Seeing Xan Cassavettes' recent documentary Z Channel: A Magnificent Obsession I became somewhat jealous that I didn't grow up in LA and have the access to this amazing independent pay-TV service that programmed the most eclectic films imaginable. Z Channel, started in 1974, was freeform defined, broadcasting everything from never-seen-on-TV foreign films to celebrated Golden Turkeys to kitschy softcore, often showcasing single directors or actors for a given week. They were unafraid to air the epic 15 hour Berlin Alexanderplatz. Ratings were not an issue, quality was. And it worked; Z Channel reigned supreme (kicking both HBO and Cinemax's collective asses in the LA area), influencing many minds and breathing life into many overlooked films that the promo machine just didn't work correctly the first time around.
It was all programmed by Jerry Harvey, an obsessive (and self-admittedly crazy) personality who lived and breathed cinema, often aided by young kids he'd pluck out of video stores whom he felt were kindred spirits. Though he was relatively small in stature vocation-wise on entertainment biz terms, Harvey commanded total respect in the industry and was closely followed for his insight to the finer facets of movie programming, clearly laid out for the viewer by the channel's monthly guide/magazine. He was the first person to hype many unknown directors who passed through the Hollywood machine unnoticed (Robert Altman became a friend, as did a forgotten-by-the-industry Sam Peckinpah).
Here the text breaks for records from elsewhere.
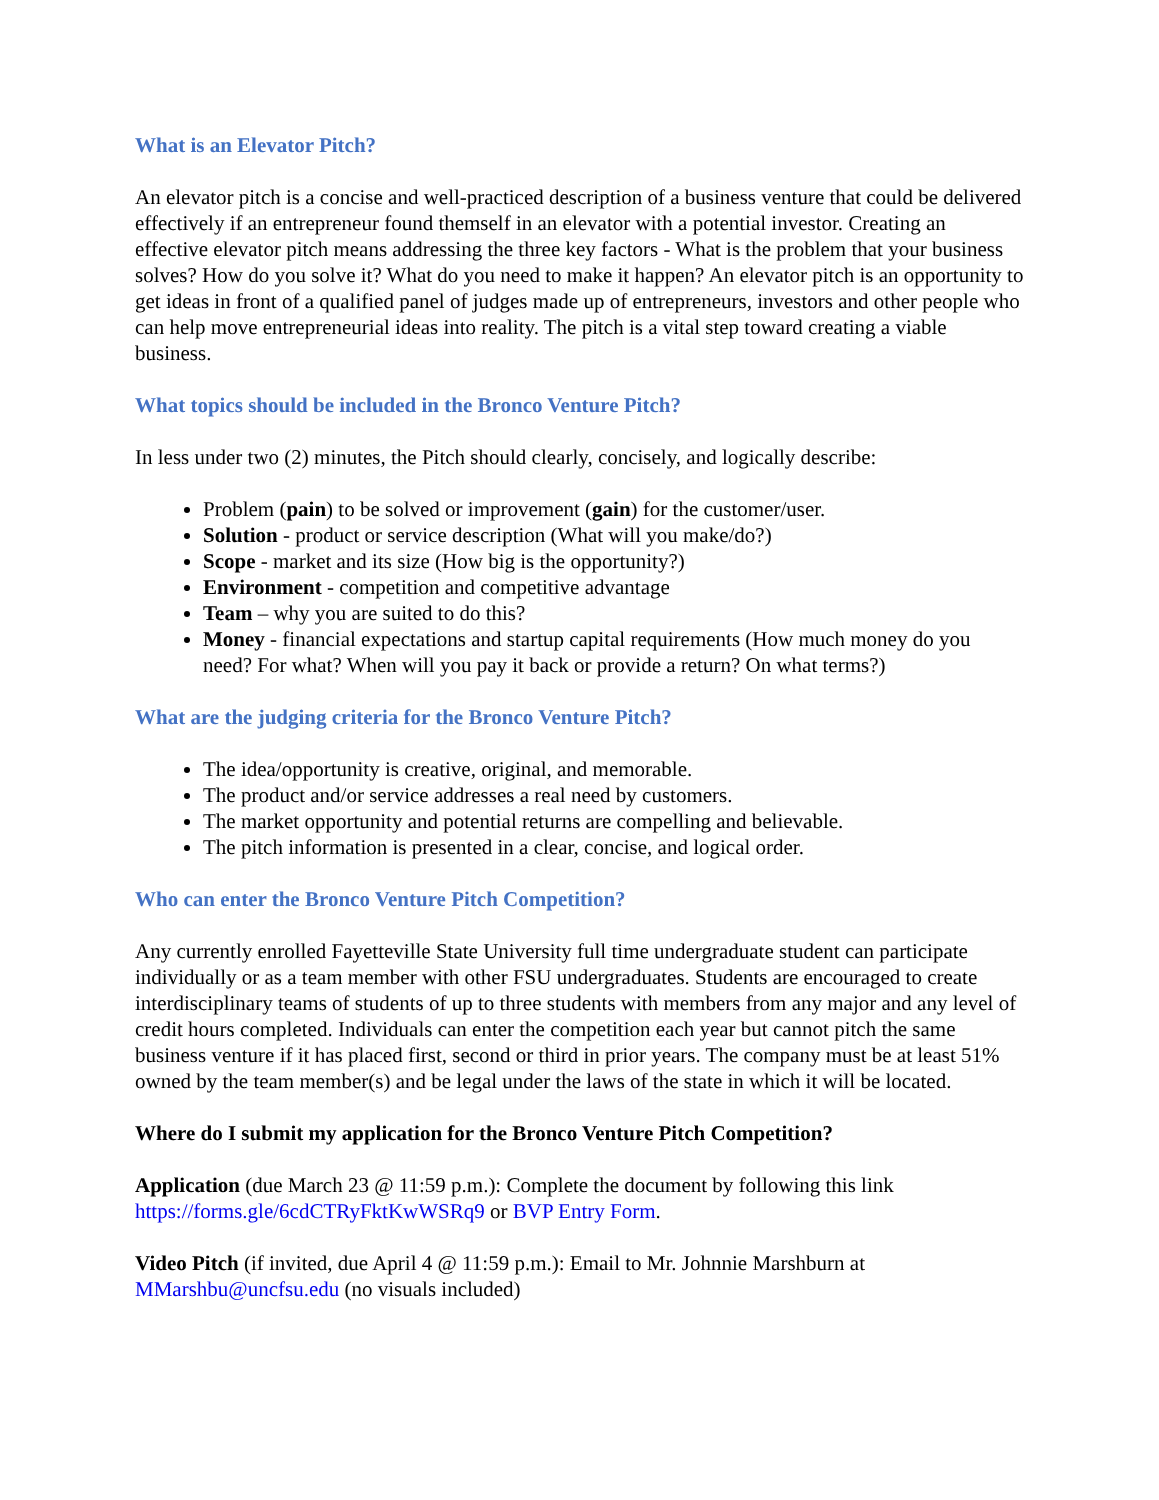What is an Elevator Pitch?
An elevator pitch is a concise and well-practiced description of a business venture that could be delivered effectively if an entrepreneur found themself in an elevator with a potential investor. Creating an effective elevator pitch means addressing the three key factors - What is the problem that your business solves? How do you solve it? What do you need to make it happen? An elevator pitch is an opportunity to get ideas in front of a qualified panel of judges made up of entrepreneurs, investors and other people who can help move entrepreneurial ideas into reality. The pitch is a vital step toward creating a viable business.
What topics should be included in the Bronco Venture Pitch?
In less under two (2) minutes, the Pitch should clearly, concisely, and logically describe:
Problem (pain) to be solved or improvement (gain) for the customer/user.
Solution - product or service description (What will you make/do?)
Scope - market and its size (How big is the opportunity?)
Environment - competition and competitive advantage
Team – why you are suited to do this?
Money - financial expectations and startup capital requirements (How much money do you need? For what? When will you pay it back or provide a return? On what terms?)
What are the judging criteria for the Bronco Venture Pitch?
The idea/opportunity is creative, original, and memorable.
The product and/or service addresses a real need by customers.
The market opportunity and potential returns are compelling and believable.
The pitch information is presented in a clear, concise, and logical order.
Who can enter the Bronco Venture Pitch Competition?
Any currently enrolled Fayetteville State University full time undergraduate student can participate individually or as a team member with other FSU undergraduates. Students are encouraged to create interdisciplinary teams of students of up to three students with members from any major and any level of credit hours completed. Individuals can enter the competition each year but cannot pitch the same business venture if it has placed first, second or third in prior years. The company must be at least 51% owned by the team member(s) and be legal under the laws of the state in which it will be located.
Where do I submit my application for the Bronco Venture Pitch Competition?
Application (due March 23 @ 11:59 p.m.): Complete the document by following this link https://forms.gle/6cdCTRyFktKwWSRq9 or BVP Entry Form.
Video Pitch (if invited, due April 4 @ 11:59 p.m.): Email to Mr. Johnnie Marshburn at MMarshbu@uncfsu.edu (no visuals included)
After Michael Cimino's Heaven's Gate was ruled a disaster and killed United Artists by being the biggest commercial flop in Hollywood history, Harvey's posthumous focus on the film's uncut version (something he also did with Leone's Once Upon a Time In America, a film that in its first go-around got edited "by some guy who did Police Academy 2") actually swayed some influential critics to do a complete 180. It was that kind of nurturing and passion that made Harvey one of the industry's most valued commodities in the 1970's and 80's.
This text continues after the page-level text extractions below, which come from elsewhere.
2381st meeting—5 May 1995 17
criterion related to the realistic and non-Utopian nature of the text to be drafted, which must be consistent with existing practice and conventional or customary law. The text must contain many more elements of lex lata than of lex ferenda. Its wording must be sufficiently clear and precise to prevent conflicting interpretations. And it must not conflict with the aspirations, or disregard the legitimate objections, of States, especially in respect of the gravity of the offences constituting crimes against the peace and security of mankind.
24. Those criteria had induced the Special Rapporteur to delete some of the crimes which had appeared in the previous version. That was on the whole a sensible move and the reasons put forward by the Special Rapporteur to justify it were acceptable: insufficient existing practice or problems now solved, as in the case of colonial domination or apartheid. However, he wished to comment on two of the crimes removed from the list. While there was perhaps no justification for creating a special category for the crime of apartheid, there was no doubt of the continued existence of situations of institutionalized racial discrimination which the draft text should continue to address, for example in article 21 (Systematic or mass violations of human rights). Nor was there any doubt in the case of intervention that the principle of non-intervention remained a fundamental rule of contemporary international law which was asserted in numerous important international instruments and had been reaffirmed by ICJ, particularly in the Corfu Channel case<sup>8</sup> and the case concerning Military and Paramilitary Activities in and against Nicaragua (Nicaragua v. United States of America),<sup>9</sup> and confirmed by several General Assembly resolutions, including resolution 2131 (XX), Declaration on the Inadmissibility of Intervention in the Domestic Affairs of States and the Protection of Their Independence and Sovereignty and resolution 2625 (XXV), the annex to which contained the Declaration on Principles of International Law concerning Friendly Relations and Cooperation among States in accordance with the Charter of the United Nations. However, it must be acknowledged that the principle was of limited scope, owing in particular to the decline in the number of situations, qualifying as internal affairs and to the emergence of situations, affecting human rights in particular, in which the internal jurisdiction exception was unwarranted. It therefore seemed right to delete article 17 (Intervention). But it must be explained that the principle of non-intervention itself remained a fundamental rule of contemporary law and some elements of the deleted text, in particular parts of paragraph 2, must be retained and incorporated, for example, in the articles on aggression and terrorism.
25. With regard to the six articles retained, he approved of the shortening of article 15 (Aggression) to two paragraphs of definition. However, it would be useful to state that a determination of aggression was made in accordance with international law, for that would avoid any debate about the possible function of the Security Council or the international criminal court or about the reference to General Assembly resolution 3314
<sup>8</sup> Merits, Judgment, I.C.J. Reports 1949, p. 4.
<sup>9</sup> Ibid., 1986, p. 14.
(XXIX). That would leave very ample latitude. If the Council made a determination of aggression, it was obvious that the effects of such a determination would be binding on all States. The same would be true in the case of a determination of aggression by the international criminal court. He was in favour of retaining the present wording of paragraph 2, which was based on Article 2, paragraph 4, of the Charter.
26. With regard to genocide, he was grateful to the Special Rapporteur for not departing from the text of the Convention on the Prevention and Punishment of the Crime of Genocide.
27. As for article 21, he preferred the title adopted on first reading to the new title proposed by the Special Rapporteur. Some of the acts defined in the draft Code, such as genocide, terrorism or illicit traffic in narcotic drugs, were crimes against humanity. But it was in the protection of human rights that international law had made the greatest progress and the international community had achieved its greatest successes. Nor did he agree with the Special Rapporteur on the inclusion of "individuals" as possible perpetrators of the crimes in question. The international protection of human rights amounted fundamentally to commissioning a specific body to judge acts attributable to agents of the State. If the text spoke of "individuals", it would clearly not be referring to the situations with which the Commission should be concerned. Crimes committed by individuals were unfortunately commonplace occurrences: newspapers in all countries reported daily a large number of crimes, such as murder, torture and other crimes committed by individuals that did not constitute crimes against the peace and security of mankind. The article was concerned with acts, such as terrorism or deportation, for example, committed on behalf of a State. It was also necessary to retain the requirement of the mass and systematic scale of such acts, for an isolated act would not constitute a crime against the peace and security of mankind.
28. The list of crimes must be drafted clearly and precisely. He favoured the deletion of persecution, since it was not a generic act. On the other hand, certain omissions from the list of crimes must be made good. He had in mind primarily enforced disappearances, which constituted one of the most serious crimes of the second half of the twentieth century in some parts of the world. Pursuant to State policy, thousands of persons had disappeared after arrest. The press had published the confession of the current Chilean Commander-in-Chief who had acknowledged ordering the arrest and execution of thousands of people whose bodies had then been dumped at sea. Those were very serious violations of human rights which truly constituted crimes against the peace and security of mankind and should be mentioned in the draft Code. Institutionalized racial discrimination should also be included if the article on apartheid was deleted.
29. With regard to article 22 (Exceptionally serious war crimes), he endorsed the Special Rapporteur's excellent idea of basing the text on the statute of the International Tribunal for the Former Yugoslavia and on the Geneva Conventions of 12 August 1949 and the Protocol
But, like many driven artists, Harvey himself was completely riddled with many demons in his life. This coupled with the pressures of trying to remain pure to a vision amidst the naggings of a commercial network leaning on him eventually manifested itself in the murder of his wife, and suicide. It's a sad, yet fascinating story worth checking out as I think it would appeal to many WFMU listeners, if only for the montage of great films excerpted and name-checked that can easily go on one's to-rent list. There are some interesting interviews as well with people who were close to Harvey, plus Hollywood luminaries like Jackie Bissett, James Woods, Quentin Tarantino, and Jim Jarmusch all giving testimony.